Did You Ever Have Lawn Darts Growing Up?
Years ago, I used to collect lawn darts and look for them at garage sales because you couldn't buy them in stores. In case you don't know, Lawn Darts is an outdoor game we used to play that involved throwing a dart - with plastic wings on one end and a sharp metal point on the other end. Similar to the concept of horseshoes or cornhole, the object is to throw the dart toward a target in an effort to earn points and defeat your opponent. The sharp point sticks into the ground upon landing.
Apparently, I Was One of the Lucky Ones
I played a lot of lawn darts as a kid, and I guess I was one of the lucky ones. I didn't die and I was never injured. Supposedly, thousands of lawn dart injuries had occurred over the years along with no less than 3 deaths - and in 1988, the Consumer Product Safety Commission implemented a ban on Lawn Darts. You could still buy and sell them at yard sales, but you wouldn't find them in stores. Canada went a step further and made the sale of second-hand lawn darts illegal.
Destroy All Lawn Darts Immediately
Notice the part where it says we should "discard or destroy all lawn darts immediately" and they "should not be given away." It seems a little extreme to me, and up until just a few years ago, I had accumulated a couple of dozen sets of lawn darts over the years. The plastic wings would sometimes break - so it was always good to have extra darts on hand. I certainly did not destroy my lawn darts.

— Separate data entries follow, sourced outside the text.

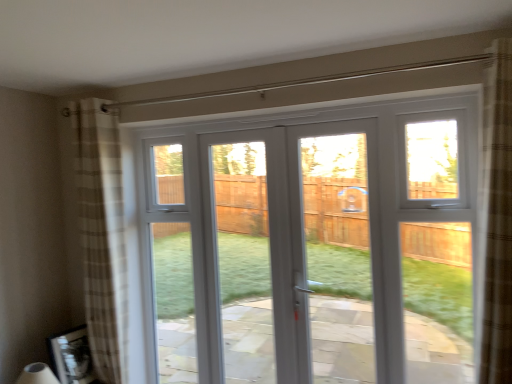
Locate an element on the screen. plaid fabric curtain at left is located at coordinates (101, 234).

Describe the element at coordinates (312, 245) in the screenshot. I see `white plastic window at center` at that location.

Identify the location of white plastic door at center. (291, 252).

This screenshot has width=512, height=384. What do you see at coordinates (291, 252) in the screenshot?
I see `white plastic door at center` at bounding box center [291, 252].

Where is `plaid fabric curtain at left`? The image size is (512, 384). plaid fabric curtain at left is located at coordinates (101, 234).

From the image's perspective, which one is positioned lower, white plastic window at center or plaid fabric curtain at left?

white plastic window at center.

Considering the relative positions of white plastic window at center and plaid fabric curtain at left in the image provided, is white plastic window at center behind plaid fabric curtain at left?

No.

Considering the relative sizes of white plastic window at center and plaid fabric curtain at left in the image provided, is white plastic window at center smaller than plaid fabric curtain at left?

Incorrect, white plastic window at center is not smaller in size than plaid fabric curtain at left.

How different are the orientations of white plastic window at center and plaid fabric curtain at left in degrees?

0.402 degrees.

Consider the image. Is white plastic door at center in front of or behind plaid fabric curtain at left in the image?

In the image, white plastic door at center appears in front of plaid fabric curtain at left.

Is white plastic door at center to the left or to the right of plaid fabric curtain at left in the image?

Clearly, white plastic door at center is on the right of plaid fabric curtain at left in the image.

Is white plastic door at center outside of plaid fabric curtain at left?

white plastic door at center is positioned outside plaid fabric curtain at left.

Is plaid fabric curtain at left positioned with its back to white plastic window at center?

That's not correct — plaid fabric curtain at left is not looking away from white plastic window at center.

From the image's perspective, is plaid fabric curtain at left over white plastic window at center?

Yes.

Looking at this image, are plaid fabric curtain at left and white plastic window at center located far from each other?

plaid fabric curtain at left is near white plastic window at center, not far away.

Between point (84, 163) and point (379, 305), which one is positioned behind?

Positioned behind is point (84, 163).

From a real-world perspective, is plaid fabric curtain at left positioned above or below white plastic door at center?

In terms of real-world spatial position, plaid fabric curtain at left is above white plastic door at center.

Looking at this image, is plaid fabric curtain at left positioned with its back to white plastic door at center?

plaid fabric curtain at left does not have its back to white plastic door at center.

From the image's perspective, which one is positioned lower, plaid fabric curtain at left or white plastic door at center?

white plastic door at center, from the image's perspective.

Is plaid fabric curtain at left with white plastic door at center?

plaid fabric curtain at left and white plastic door at center are not in contact.

From the image's perspective, which one is positioned lower, white plastic window at center or white plastic door at center?

From the image's view, white plastic window at center is below.

Is white plastic window at center not near white plastic door at center?

Indeed, white plastic window at center is not near white plastic door at center.

From the picture: Is white plastic window at center positioned in front of white plastic door at center?

Yes, the depth of white plastic window at center is less than that of white plastic door at center.

Is white plastic window at center at the right side of white plastic door at center?

No.

Is white plastic door at center aimed at white plastic window at center?

Yes.

From the image's perspective, is white plastic door at center positioned above or below white plastic window at center?

white plastic door at center is above white plastic window at center.

Considering the positions of objects white plastic door at center and white plastic window at center in the image provided, who is behind, white plastic door at center or white plastic window at center?

white plastic door at center.

How different are the orientations of white plastic door at center and white plastic window at center in degrees?

The facing directions of white plastic door at center and white plastic window at center are 1.81 degrees apart.

Identify the location of window below the plaid fabric curtain at left (from a real-world perspective). This screenshot has width=512, height=384. (312, 245).

Locate an element on the screen. Image resolution: width=512 pixels, height=384 pixels. curtain behind the white plastic door at center is located at coordinates (101, 234).

From the picture: Considering their positions, is plaid fabric curtain at left positioned further to white plastic door at center than white plastic window at center?

The object further to white plastic door at center is plaid fabric curtain at left.

Estimate the real-world distances between objects in this image. Which object is further from plaid fabric curtain at left, white plastic window at center or white plastic door at center?

Among the two, white plastic door at center is located further to plaid fabric curtain at left.

Considering their positions, is white plastic window at center positioned further to white plastic door at center than plaid fabric curtain at left?

plaid fabric curtain at left is positioned further to the anchor white plastic door at center.

Which object lies nearer to the anchor point plaid fabric curtain at left, white plastic door at center or white plastic window at center?

white plastic window at center is closer to plaid fabric curtain at left.

Based on their spatial positions, is white plastic door at center or plaid fabric curtain at left closer to white plastic window at center?

The object closer to white plastic window at center is plaid fabric curtain at left.

Estimate the real-world distances between objects in this image. Which object is closer to white plastic window at center, plaid fabric curtain at left or white plastic door at center?

Among the two, plaid fabric curtain at left is located nearer to white plastic window at center.

Locate an element on the screen. This screenshot has height=384, width=512. window between plaid fabric curtain at left and white plastic door at center from left to right is located at coordinates (312, 245).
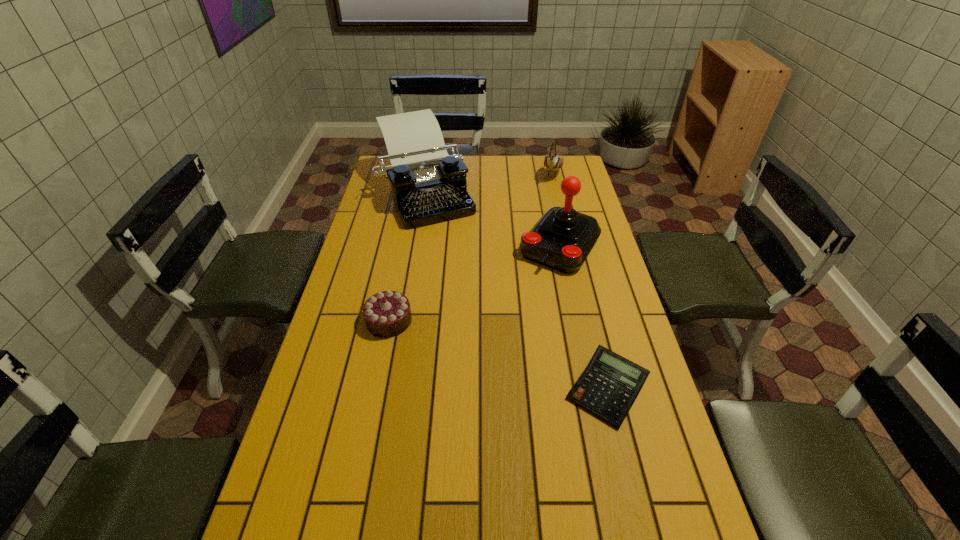
Identify the location of free space at the far left corner of the desktop. (384, 161).

Locate an element on the screen. The width and height of the screenshot is (960, 540). vacant space at the near left corner is located at coordinates (303, 517).

Identify the location of free space at the far right corner of the desktop. (545, 171).

Where is `empty space between the nearest object and the typewriter`? The height and width of the screenshot is (540, 960). empty space between the nearest object and the typewriter is located at coordinates (516, 290).

Find the location of a particular element. The image size is (960, 540). vacant area that lies between the typewriter and the joystick is located at coordinates (493, 218).

Where is `free space between the typewriter and the shortest object`? free space between the typewriter and the shortest object is located at coordinates (516, 290).

The height and width of the screenshot is (540, 960). I want to click on vacant region between the fourth tallest object and the joystick, so click(x=474, y=283).

The height and width of the screenshot is (540, 960). What are the coordinates of `free spot between the second nearest object and the typewriter` in the screenshot? It's located at (408, 256).

I want to click on vacant space in between the third shortest object and the chocolate cake, so click(x=470, y=247).

Find the location of a particular element. vacant space that is in between the shortest object and the chocolate cake is located at coordinates (498, 355).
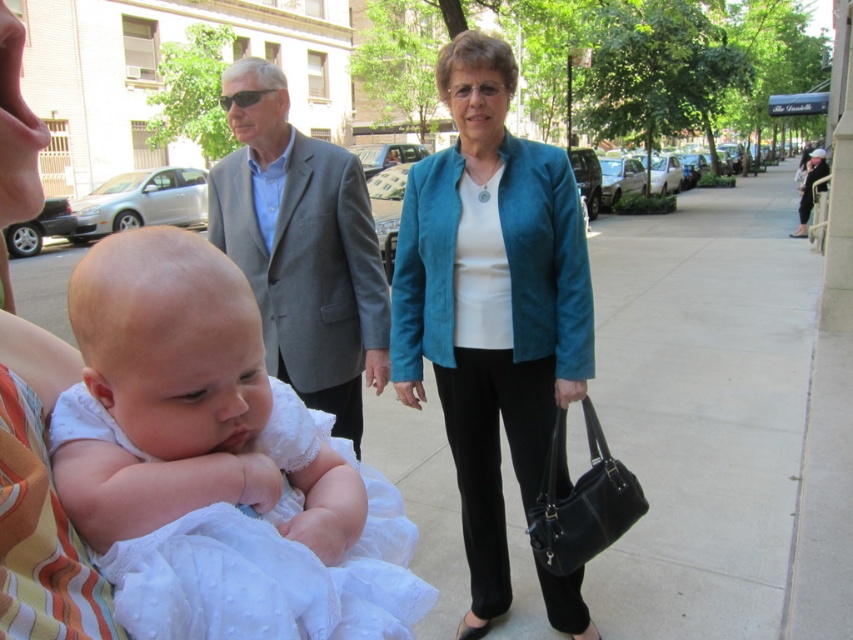
You are a delivery person trying to place a package on the ground. The package is the size of the gray fabric suit at center. Can you fit it on the smooth concrete sidewalk at center without it overlapping the edge?

The smooth concrete sidewalk at center has a larger size compared to gray fabric suit at center, so yes, the package can be placed on the smooth concrete sidewalk at center without overlapping the edge.

You are a delivery person who needs to place a package between the gray fabric suit at center and the teal leather jacket at center. The package requires a minimum of 2 meters of space. Can you fit it between them?

The gray fabric suit at center and teal leather jacket at center are 1.97 meters apart from each other, which is less than the required 2 meters. Therefore, the package cannot be placed between them.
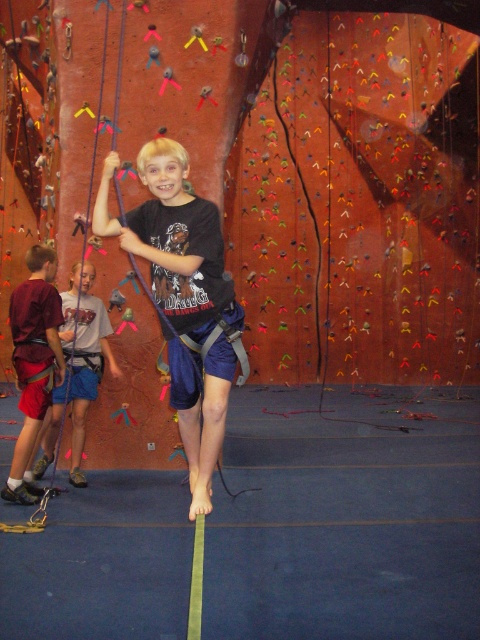
Question: Which point is farther to the camera?

Choices:
 (A) blue fabric shorts at center
 (B) matte blue shorts at center

Answer: (A)

Question: Which point is closer to the camera?

Choices:
 (A) [41, 410]
 (B) [133, 209]

Answer: (B)

Question: Is red cotton shorts at left to the right of blue fabric shorts at center from the viewer's perspective?

Choices:
 (A) no
 (B) yes

Answer: (A)

Question: Which object is the closest to the blue fabric shorts at center?

Choices:
 (A) red cotton shorts at left
 (B) matte blue shorts at center

Answer: (A)

Question: Is the position of matte blue shorts at center less distant than that of red cotton shorts at left?

Choices:
 (A) no
 (B) yes

Answer: (B)

Question: Is red cotton shorts at left positioned at the back of blue fabric shorts at center?

Choices:
 (A) no
 (B) yes

Answer: (A)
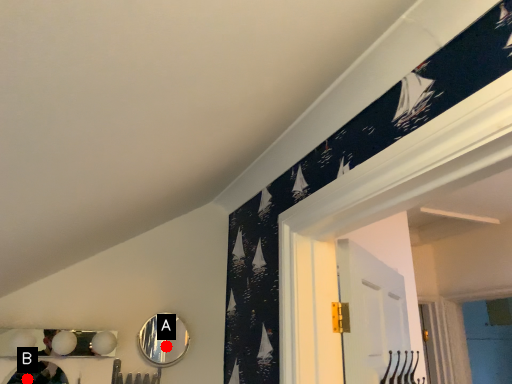
Question: Two points are circled on the image, labeled by A and B beside each circle. Which point is further to the camera?

Choices:
 (A) A is further
 (B) B is further

Answer: (A)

Yes, Lawn Darts Can Be Dangerous, But...
Let me just say, I can fully understand why it is not a good idea to play this game with small children around, nor is it a good idea to allow children under the age of 12 to play the game unsupervised. However, let's think about a few other things that are responsible for a far greater number of deaths every year than the backyard game of Lawn Darts.

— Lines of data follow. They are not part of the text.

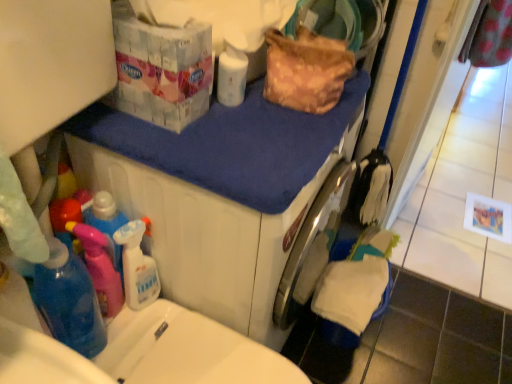
I want to click on vacant area located to the right-hand side of white glossy bottle at upper center, so click(290, 113).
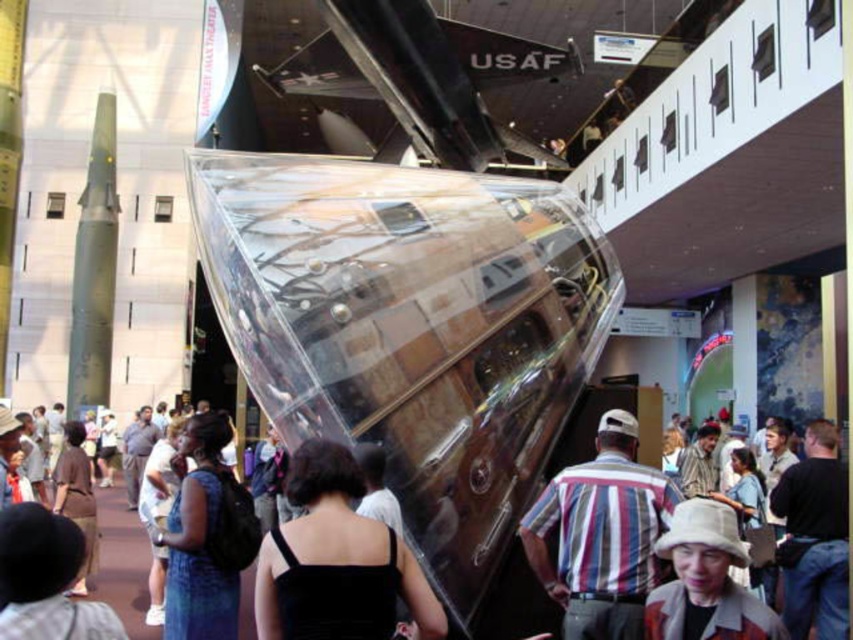
Question: Among these points, which one is nearest to the camera?

Choices:
 (A) (355, 554)
 (B) (596, 496)

Answer: (A)

Question: Can you confirm if black fabric dress at center is positioned below striped cotton shirt at center?

Choices:
 (A) no
 (B) yes

Answer: (A)

Question: Which point is closer to the camera?

Choices:
 (A) (579, 609)
 (B) (323, 516)

Answer: (B)

Question: Does black fabric dress at center appear over striped cotton shirt at center?

Choices:
 (A) no
 (B) yes

Answer: (B)

Question: Can you confirm if black fabric dress at center is thinner than striped cotton shirt at center?

Choices:
 (A) yes
 (B) no

Answer: (B)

5 Things More Dangerous For Kids Than Lawn Darts
I had a trampoline as a kid - and I don't think safety nets even existed back then. Somehow, I managed to get through childhood unscathed. Exact statistics are hard to come by, but the Consumer Product Safety Commission reported 11 trampoline deaths between 2000 and 2009, and it's estimated that 100,000 injuries occur on trampolines every year. Bad things are happening, yet, trampoline sales totaled more than $400 million in 2021.

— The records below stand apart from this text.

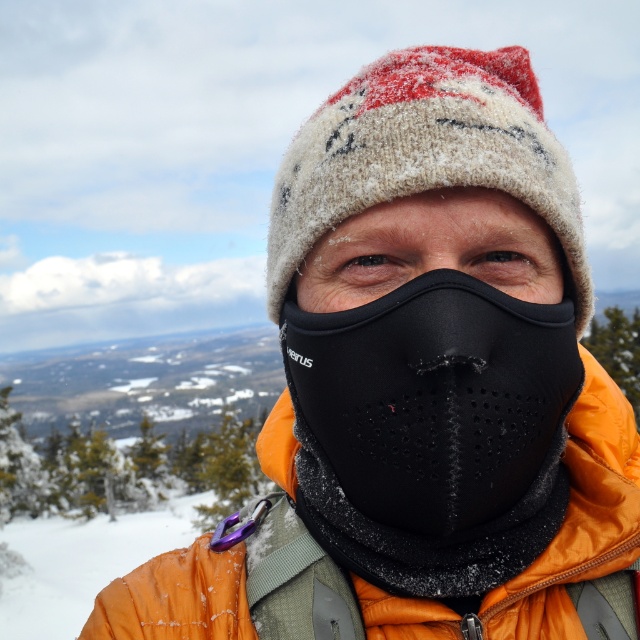
Between point (417, 531) and point (314, 253), which one is positioned in front?

Point (417, 531)

Locate an element on the screen. black neoprene mask at center is located at coordinates (433, 356).

The height and width of the screenshot is (640, 640). What do you see at coordinates (433, 356) in the screenshot?
I see `black neoprene mask at center` at bounding box center [433, 356].

Find the location of a particular element. Image resolution: width=640 pixels, height=640 pixels. black neoprene mask at center is located at coordinates (433, 356).

Between fuzzy woolen hat at center and black mesh mask at center, which one is positioned higher?

Result: fuzzy woolen hat at center

From the picture: Does fuzzy woolen hat at center appear on the right side of black mesh mask at center?

Yes, fuzzy woolen hat at center is to the right of black mesh mask at center.

Which is behind, point (442, 164) or point (300, 268)?

The point (300, 268) is more distant.

This screenshot has width=640, height=640. I want to click on fuzzy woolen hat at center, so click(x=424, y=154).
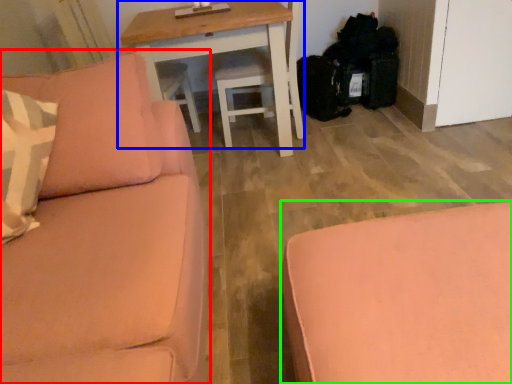
Question: Based on their relative distances, which object is nearer to studio couch (highlighted by a red box)? Choose from table (highlighted by a blue box) and studio couch (highlighted by a green box).

Choices:
 (A) table
 (B) studio couch

Answer: (B)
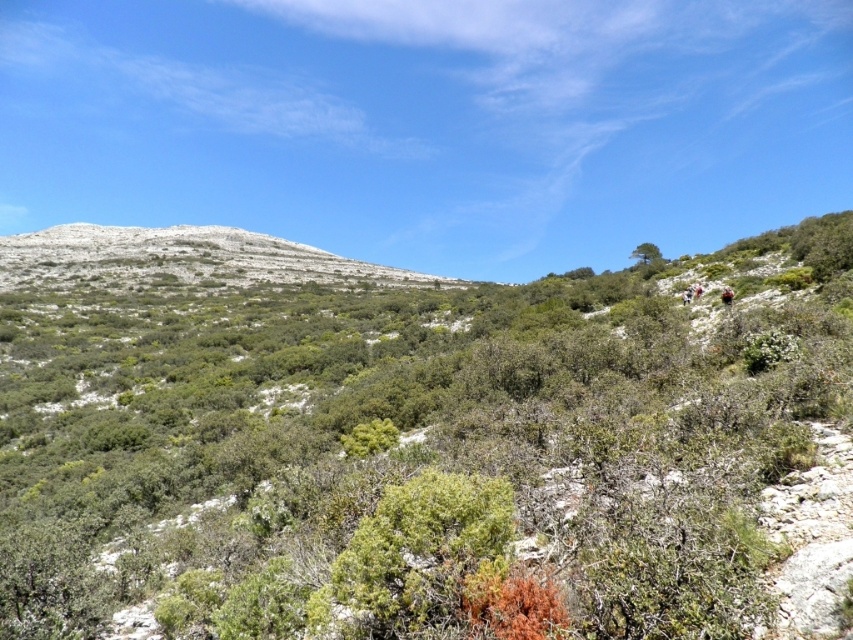
Between green shrubs at center and white rocky mountain at upper left, which one has less height?

Standing shorter between the two is green shrubs at center.

Between green shrubs at center and white rocky mountain at upper left, which one appears on the right side from the viewer's perspective?

green shrubs at center

Find the location of `green shrubs at center`. green shrubs at center is located at coordinates (407, 438).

Did you know that on average 40 people die every year in skateboarding accidents? Yet, I've never heard anyone calling for a ban on skateboards.
According to the National Highway Safety Commission, more than 800 bicyclists died in accidents in 2019. That is a huge number. Obviously, we aren't going to ban bicycles, but, perhaps, you are seeing the point that there are plenty of things in everyday life that have the potential for danger - just like Lawn Darts.
According to the U.S. Consumer Product Safety Commission, on average, 390 children die in swimming pools every year. It's far more than the number of children who have ever died playing lawn darts.
Are we going to ban hot dogs? I don't think so, however, many children die every year from choking on hot dogs. According to the American Academy of Pediatrics, choking on food is the leading cause of death for children under the age of 14, and hot dogs are the leading culprit.
Living Is Dangerous
The point of all this is simply the fact that we can't ban and outlaw every little thing that has ever caused death or injury. Most of the time, a little common sense and precaution will allow us to enjoy life's simple pleasures without fearing it's going to kill us. Who knows, you might find a set of lawn darts this weekend at a garage sale in Grand Junction?